One of the students said, “When we first came
to the university, since the first term the gas stove of our dorm unit had
problems and we were forced to go other units to cook. Unfortunately, the
stoves in the other units do not have full safety conditions either and
sometimes female students would burn their hair because of it.”
According to reports, after several reminders and follow
ups by the female students, a specialist was brought in and they realized the
stove was not repairable.
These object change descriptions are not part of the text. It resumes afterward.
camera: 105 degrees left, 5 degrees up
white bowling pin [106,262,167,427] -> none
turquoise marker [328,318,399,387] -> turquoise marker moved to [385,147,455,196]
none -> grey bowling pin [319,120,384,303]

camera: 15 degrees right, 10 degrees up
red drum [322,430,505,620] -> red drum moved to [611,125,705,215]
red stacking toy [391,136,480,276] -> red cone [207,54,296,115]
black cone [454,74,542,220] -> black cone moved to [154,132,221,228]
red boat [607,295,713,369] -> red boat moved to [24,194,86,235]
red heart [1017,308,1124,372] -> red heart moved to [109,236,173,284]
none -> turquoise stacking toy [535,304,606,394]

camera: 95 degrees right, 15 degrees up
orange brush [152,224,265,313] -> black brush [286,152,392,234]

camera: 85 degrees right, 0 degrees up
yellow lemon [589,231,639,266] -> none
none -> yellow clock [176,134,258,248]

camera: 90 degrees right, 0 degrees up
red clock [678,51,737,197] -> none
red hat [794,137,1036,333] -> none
However, the university officials did not replace it.
The head of the university minimized the issue by saying
that a lighter had exploded in the female student’s hand and that nothing
significant had happened. (The state-run Young Journalists Club – January 13,
2019)
Female student wounded in bus accident
In another fatal incident, a bus from the
Buein Zahra Technical University veered off the road. A female student was
consequently injured and transferred to the hospital.
Students say the bus had previously stopped on
the roadside several times, due to technical defects. (The state-run ROKNA news
agency – January 13, 2019)
About two weeks ago, an accident on the campus
of the Sciences and Research Branch of Azad University in Tehran on December
25, 2018, led to the deaths of eight students including four female students
and two other passengers. The accident was blamed on the aged bus fleet and
brake failure of the bus carrying the students.